Credit: ShutterstockAmazon's AWS Educate recently expanded its online learning options with 25-plus self-paced content modules called "Cloud Career Pathways" in an effort to expand cloud-related learning These tracks combine instructional videos, lab exercises, online courses, whitepapers and podcasts to provide in-depth coverage of select, cloud-related learning topics. These pathways align with four major job tracks, including Cloud Architect, Software Developer, Operations-Support Engineer, and Analytics and Big Data Specialist. Given AWS command position in the Big Data and cloud platform space, thee offerings are worth a look.
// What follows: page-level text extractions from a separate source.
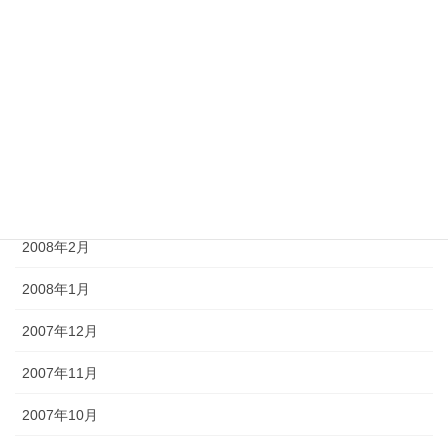
2008年7月
2008年6月
2008年5月
2008年4月
2008年3月
2008年2月
2008年1月
2007年12月
2007年11月
2007年10月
Each Cloud Career Pathway incorporates a minimum of 30 hours of content designed to teach technical skills required for numerous cloud-related technical jobs. The coverage in each pathway element is intended to develop and build core skill sets across the four job families. Once a student completes a career pathway, he or she will receive a digital badge, along with certificates posted to their AWS Educate profiles. Either or both of these may be leveraged in job applications and social media postings. In addition, students may apply directly to relevant jobs posted on the AWS Educate Job Board, which provides pointers to full-time jobs and cloud internships at some of the top technology companies in the world.
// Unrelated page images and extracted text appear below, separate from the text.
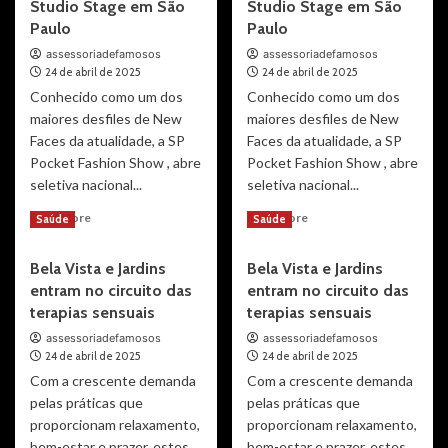
Atleta,
Atleta,
Studio Stage em São
Studio Stage em São
programa
programa
Paulo
Paulo
de
de
assessoriadefamosos
assessoriadefamosos
incentivo
incentivo
24 de abril de 2025
24 de abril de 2025
citado
citado
Conhecido como um dos
por
Conhecido como um dos
por
Lula
Lula
maiores desfiles de New
maiores desfiles de New
ao
ao
Faces da atualidade, a SP
Faces da atualidade, a SP
parabenizar
parabenizar
Pocket Fashion Show , abre
Pocket Fashion Show , abre
Hugo
Hugo
seletiva nacional...
seletiva nacional...
Calderano
Calderano
Read
Read
Read More
Read More
Saúde
Saúde
more
more
about
about
Bela Vista e Jardins
Bela Vista e Jardins
SP
SP
entram no circuito das
entram no circuito das
Pocket
Pocket
Fashion
Fashion
terapias sensuais
terapias sensuais
Show
Show
assessoriadefamosos
assessoriadefamosos
realiza
realiza
24 de abril de 2025
24 de abril de 2025
Seletiva
Seletiva
Com a crescente demanda
Com a crescente demanda
Nacional
Nacional
pelas práticas que
pelas práticas que
28/04
28/04
proporcionam relaxamento,
na
proporcionam relaxamento,
na
Studio
Studio
bem-estar e prazer, estes
bem-estar e prazer, estes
Source: AWS Educate While Amazon's AWS Educate is currently limited to students and educators attending (or working at) an accredited institution of higher learning, the program has a lot to offer. In addition to the Cloud Career Pathways, Amazon offers participants access to the AWS Educate Job Board, which puts candidates in touch with employers such as Amazon (naturally), Cloudnexa, Instructure, Salesforce, Splunk, Udacity and many others. This means that once students complete one or more of the pathways, they can start looking for work based on what they've learned in the program. By itself, that makes it worth the price of admission.
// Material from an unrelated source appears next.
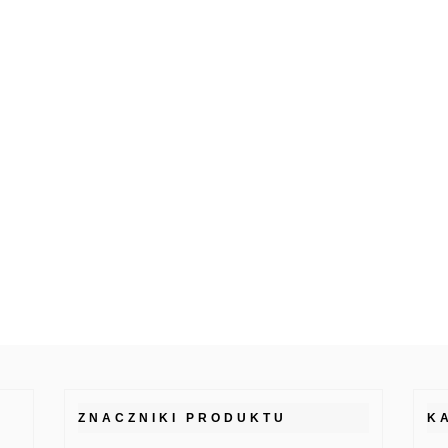
ZNACZNIKI PRODUKTU
K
Cloud content, training, collaboration tools, the job board and access to AWS technology are available to students at no cost for those who join AWS Educate. Numerous academic institutions are also participating in the program, including Carnegie Mellon University, Cornell, Miami Dade College and the University of Pennsylvania, using Cloud Career Pathways to augment their computer science curricula.
"We have the ability to give students the opportunity to learn computer science skills through large hands-on projects on the AWS Cloud," said Dr. Majd Sakr of Carnegie Mellon. "With AWS Educate, we can offer projects at scale and be innovative, without needing to buy any on campus resources."
A total of 500 participant institutions appear in this Institutions list (PDF format) from the site, including colleges, universities, secondary and other schools (and school systems) from all over the world. For those who are attending or heading to school, and interested in computing, this could be the proverbial "killer deal." If you qualify, be sure to check it out.